8. The state that you are in is not healthy for you, nor is it attractive to your wife.

9. That state that you are in is like a drowning man. You need to reach for a life preserver, for you own sake and for your kids. If you are still at all interested in working on the marriage, you need to reach for the life preserver, since no one is going to hitch their destiny to a drowning man.

Well, the golden question is what do you want? Here are some questions that might help you to clarify.

1. Do I want to be authentic about how I feel right now, regardless of the outcome in my marriage?

2. Do I want to stop living in fear and state exactly how I feel and, in turn, act in accordance with my feelings?

3. Do I want to save the marriage? Do I want to stay married to this woman?

4. Do I want to save myself and reach wholeness, joy and success independent of the outcome of my marriage?

5. Do I think the marriage must end before I really can work on myself?

6. Can I really take care of myself without doing it reference to it's affect on my wife and the possibilty of saving the marriage?

I think you can and should be authentic and raw at times, but I think if that's the main thing in your life and there's nothing else really good or healthful going on for you, then you will, most probably, accelerate the end of the marriage and have to do your healing AFTER The divorce.

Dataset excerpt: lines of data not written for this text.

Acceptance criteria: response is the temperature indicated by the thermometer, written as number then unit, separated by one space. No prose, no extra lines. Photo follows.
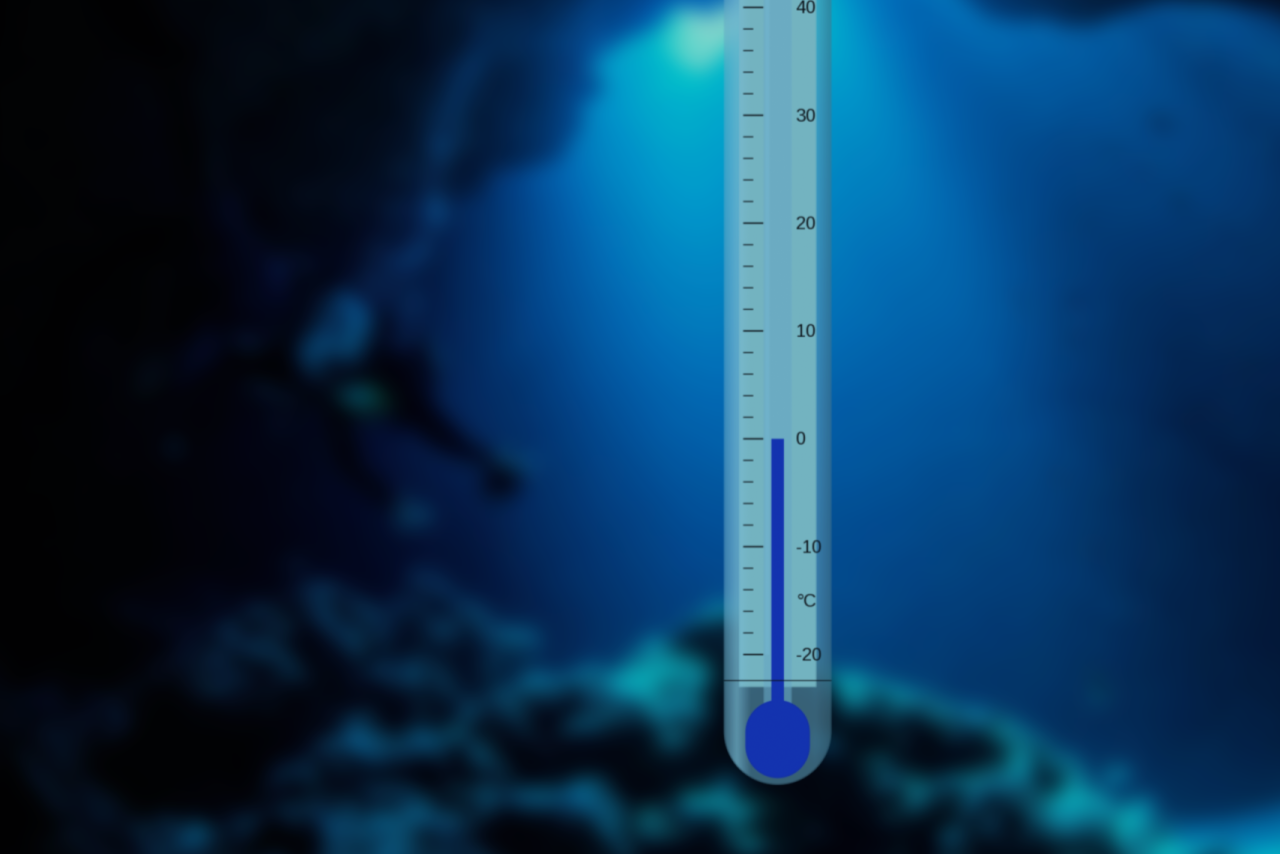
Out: 0 °C
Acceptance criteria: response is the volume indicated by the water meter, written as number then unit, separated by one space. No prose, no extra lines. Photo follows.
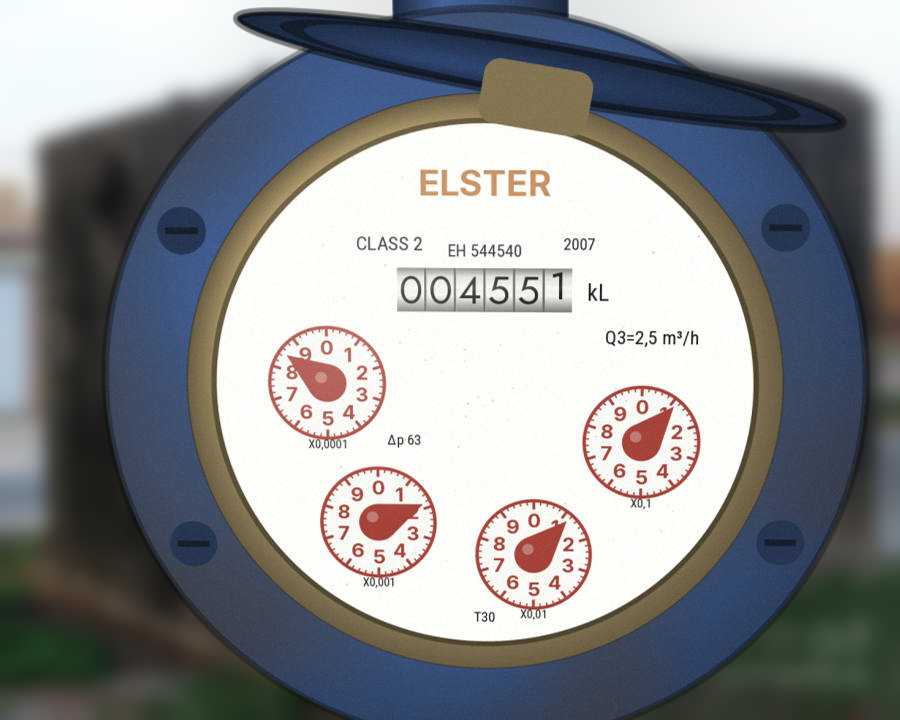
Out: 4551.1118 kL
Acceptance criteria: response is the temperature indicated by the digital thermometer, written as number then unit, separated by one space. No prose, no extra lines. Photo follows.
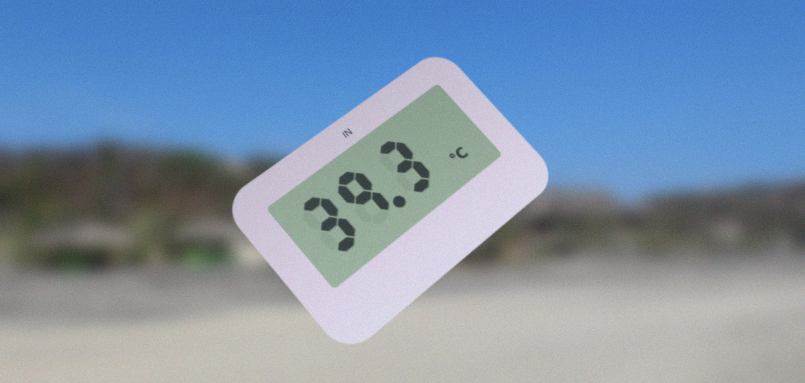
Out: 39.3 °C
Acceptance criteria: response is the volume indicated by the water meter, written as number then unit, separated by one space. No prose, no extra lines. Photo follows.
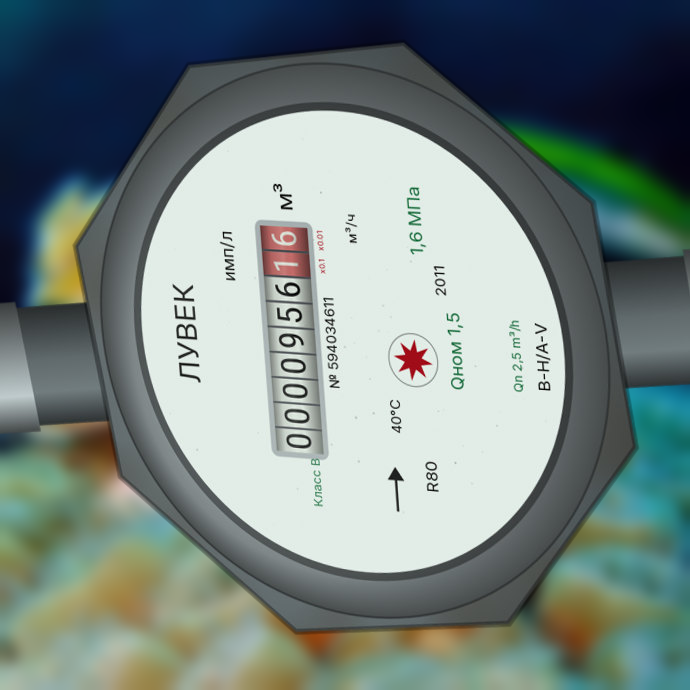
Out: 956.16 m³
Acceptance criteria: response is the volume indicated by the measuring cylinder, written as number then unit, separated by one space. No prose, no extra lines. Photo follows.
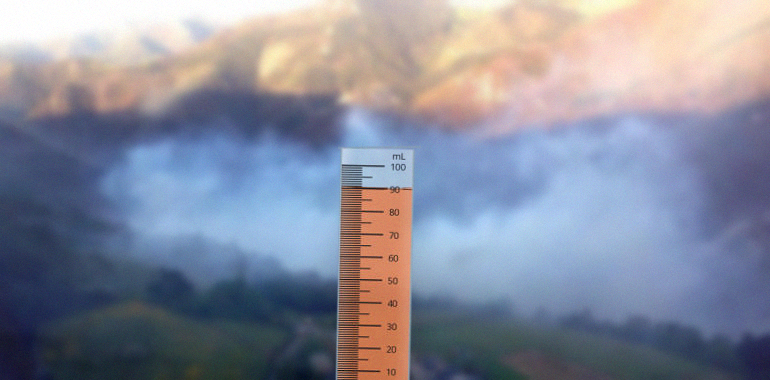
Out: 90 mL
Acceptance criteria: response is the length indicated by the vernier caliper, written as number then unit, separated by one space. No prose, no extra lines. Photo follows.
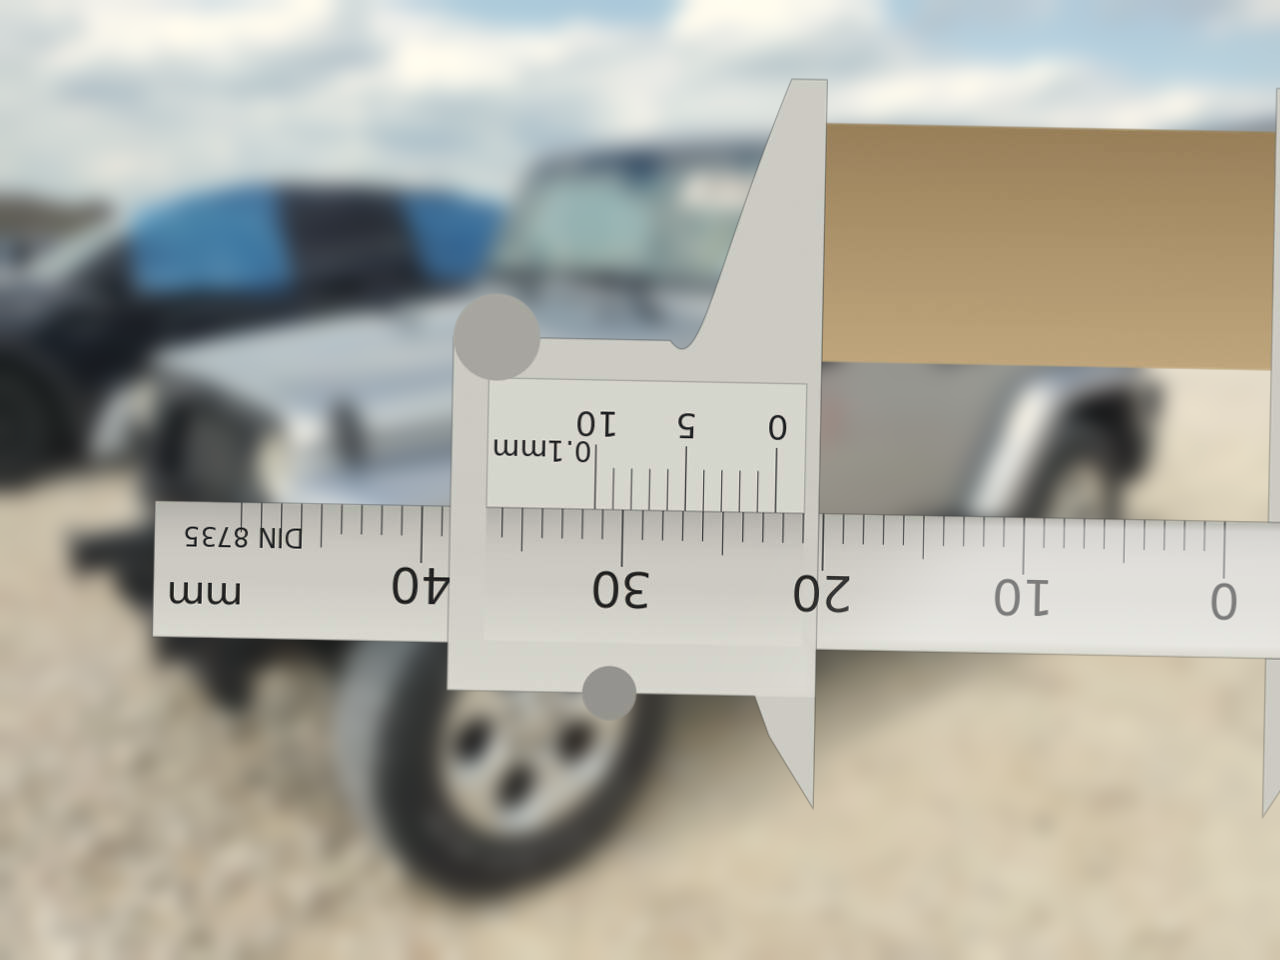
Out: 22.4 mm
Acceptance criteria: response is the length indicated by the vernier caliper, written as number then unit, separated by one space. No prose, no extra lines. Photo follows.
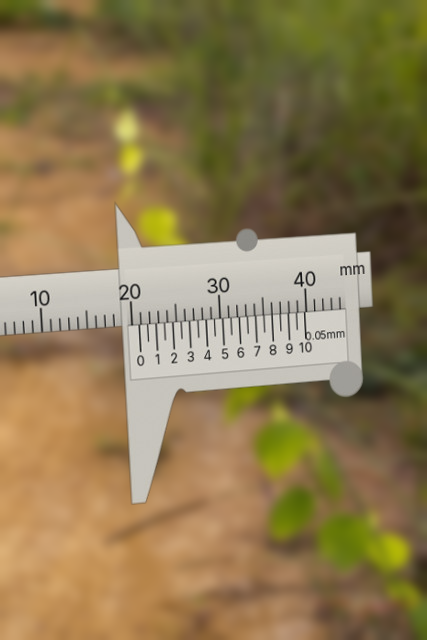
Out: 20.8 mm
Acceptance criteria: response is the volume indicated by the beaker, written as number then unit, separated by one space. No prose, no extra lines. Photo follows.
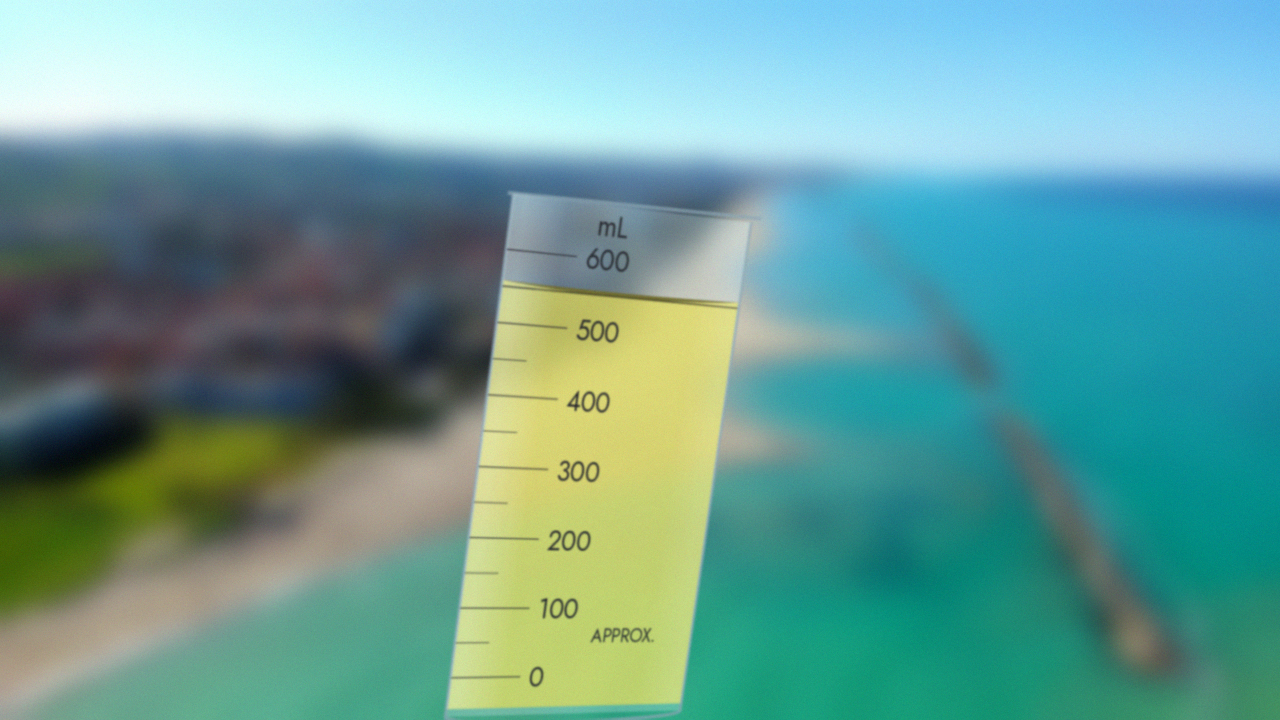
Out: 550 mL
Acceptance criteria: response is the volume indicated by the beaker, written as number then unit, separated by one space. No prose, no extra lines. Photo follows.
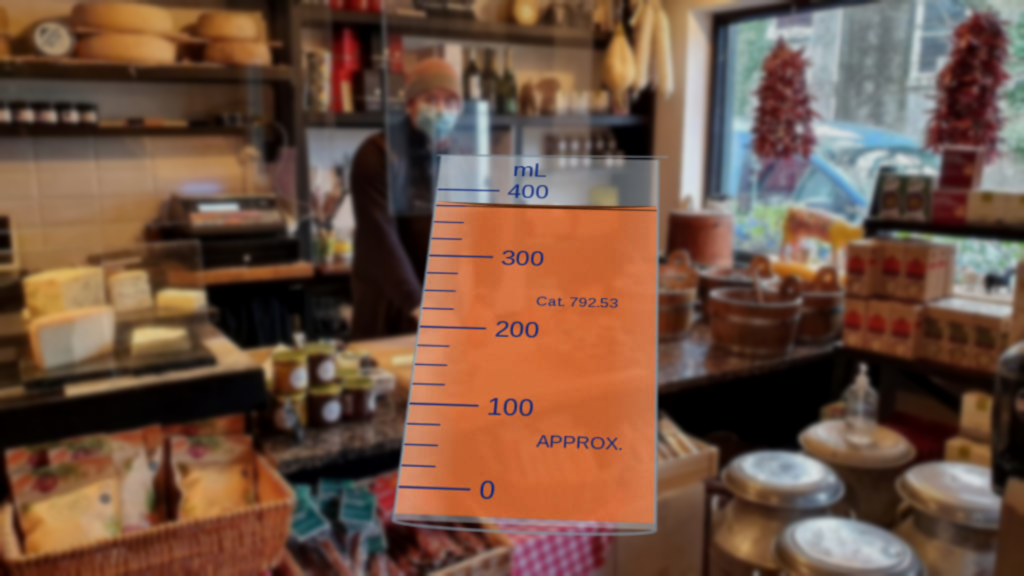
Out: 375 mL
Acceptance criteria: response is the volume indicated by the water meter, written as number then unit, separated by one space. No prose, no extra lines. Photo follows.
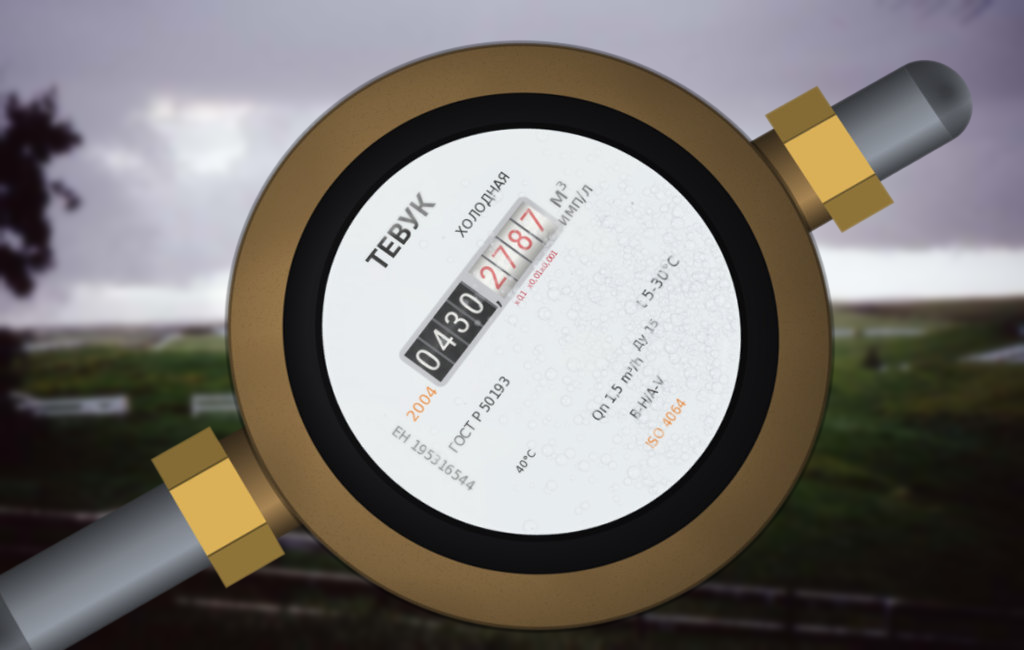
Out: 430.2787 m³
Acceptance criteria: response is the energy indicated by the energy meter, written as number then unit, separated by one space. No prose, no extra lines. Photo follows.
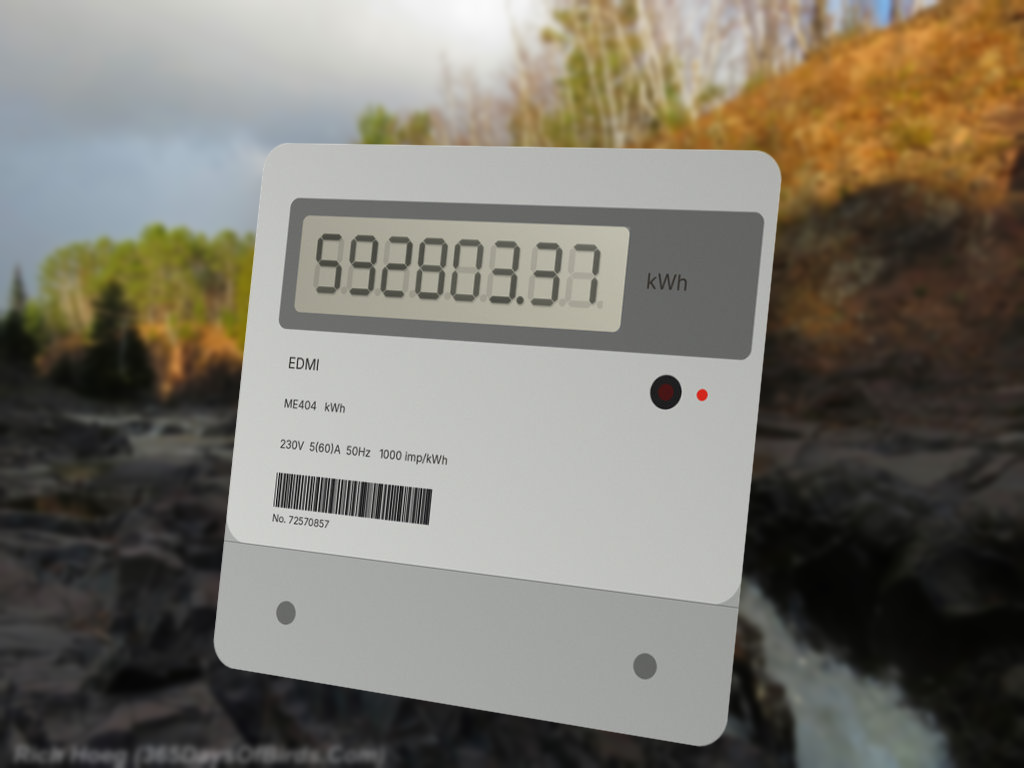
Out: 592803.37 kWh
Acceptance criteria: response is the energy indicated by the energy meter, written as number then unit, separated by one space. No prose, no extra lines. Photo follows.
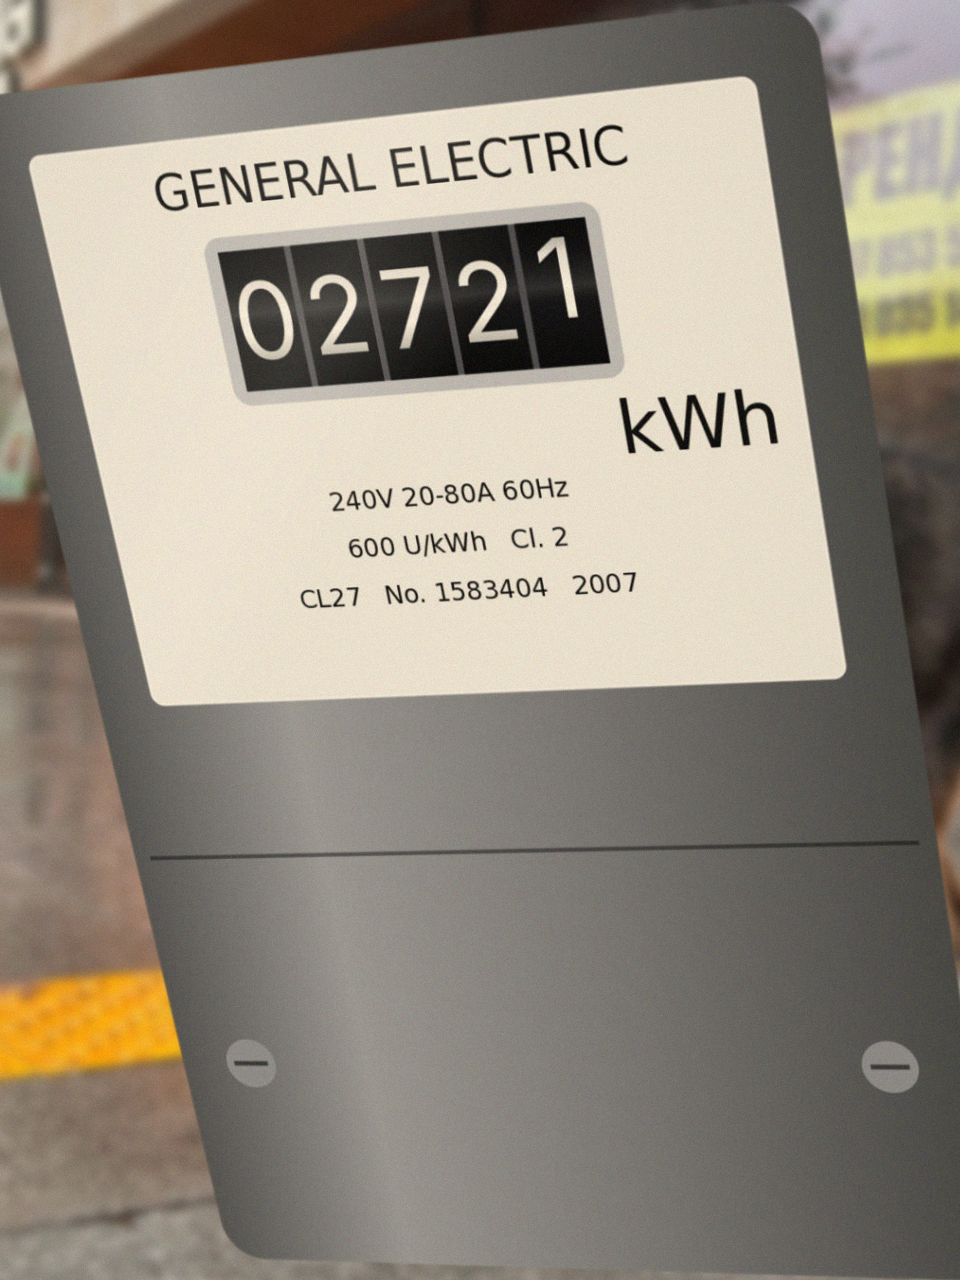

That's OK.

I think if you let some good things into your life, pursue strong friendships in your area and take care of yourself, while being authentic about your negative feelings, you will heal faster, regardless of the outcome in the marriage. However if you are still open tp repairing you marriage, have the best change of doing so. Why? Because you are being honest AND seeking healing/growth for yourself. Forget the fake happy face. You will have a happy face when good things are happening in your life. You will also have a sad face when reflecting on your marriage. At least that's honest, but forward moving and attractive.

What I'm saying is go ahead and grieve, be pissed off, be angry, be authentic, but ALSO take care of yourself. Taking care of yourself will help remove the neediness. In the end your wife might not be able to deal with your honesty. But, at least, she'll be leaving an honest, strong and vital Frank.

Now why do I even dare bring up the issue of saving the marriage? Because, I think, it's still a desire of yours. We all know the best thing to tell you it to detach and take care of yourself. But I wanted to re-introduce the topic, because I think you, like many of us, have difficulty shutting off the affection for our spouses and cannot easily detach. We're human -- go figure.

--Theoden


Last edited by theoden; 03/17/08 03:00 PM.